高橋 スタジアムにも何万人というお客様がいて、いろんな席がありますが、どの方にも楽しい気持ちを持ち帰っていただきたいと思います。
金谷 だから私はいつもちょっとした仕掛けを隅っこの席の方のためにしています。というのは、隅の角の席が一番安いんです。一番前の席を買えない人が座っています。だから、そこを大事にしないと。「マジすごい。得しちゃった!」って思ってほしいじゃないですか。
演出家の職業冥利と原動力
エンタメ界の世界的権威、ティア・アワード(2014 年)にて「アウトスタンディング・アチーブメント賞」を受賞した金谷氏。そんな日本を代表する巨匠が演出の仕事の面白さを話してくれた 【本人提供】
高橋 目線が合うのはドキドキしますね。
金谷 そうやってお客様とショーを作る側が“思い合う瞬間”ってあるじゃないですか。私はよく出演者に「両思いのモーメントが生まれる」と言います。お客様と出演者がお互いに好き同士くらいの感じで、バチーンと合う空気になるときがある。その瞬間を見ると、「もうやめられない」と思いますね。自分が観客で行っているときにもあるんですよ。高橋さんがベイスターズでされているように、スタジアムに馬を出したときの意外性と疾走感によって、そこに集まっている何万人のお客様の心が一つになる。そういうモーメントですよね、演出の仕事の面白さというのは。
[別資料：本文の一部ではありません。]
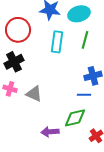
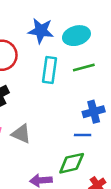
green line: (85, 40) -> (84, 68), turned 60

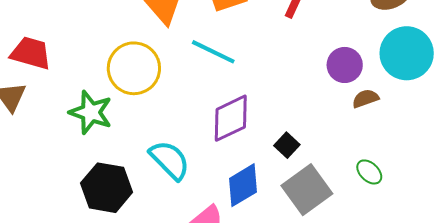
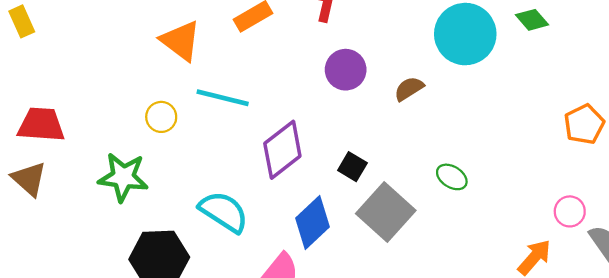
cyan line: (213, 52) -> (223, 98), moved
purple circle: (345, 65) -> (346, 70), moved
yellow circle: (134, 68) -> (161, 117), size x0.5
brown semicircle: (365, 99) -> (409, 89), moved

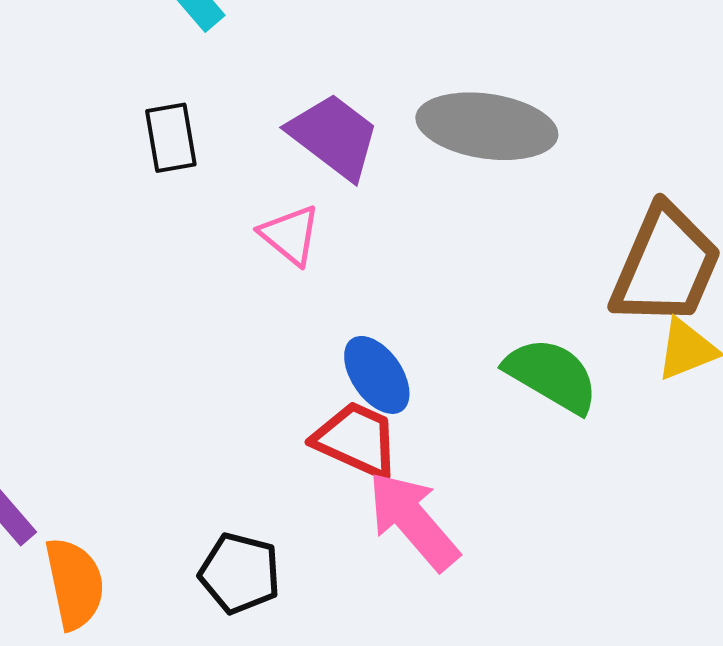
高橋 我々も毎年いろんな企画をしますが、いかにお客様が想像しているものを超えて、良いものを提供できるかと模索しています。
金谷 そうやってファンの方の気持ちに応えようとされているのは、すごいなって思います。
高橋 我々自身もファンの一人でもあったりするので、今のチーム状況や、こういうときに自分だったらどんなことで気持ちが上がるか、チームを一緒に勇気づけられることは何か、どうすればファンと一体になれるかと考えています。それも演出を手掛ける上で、原動力の一つですね。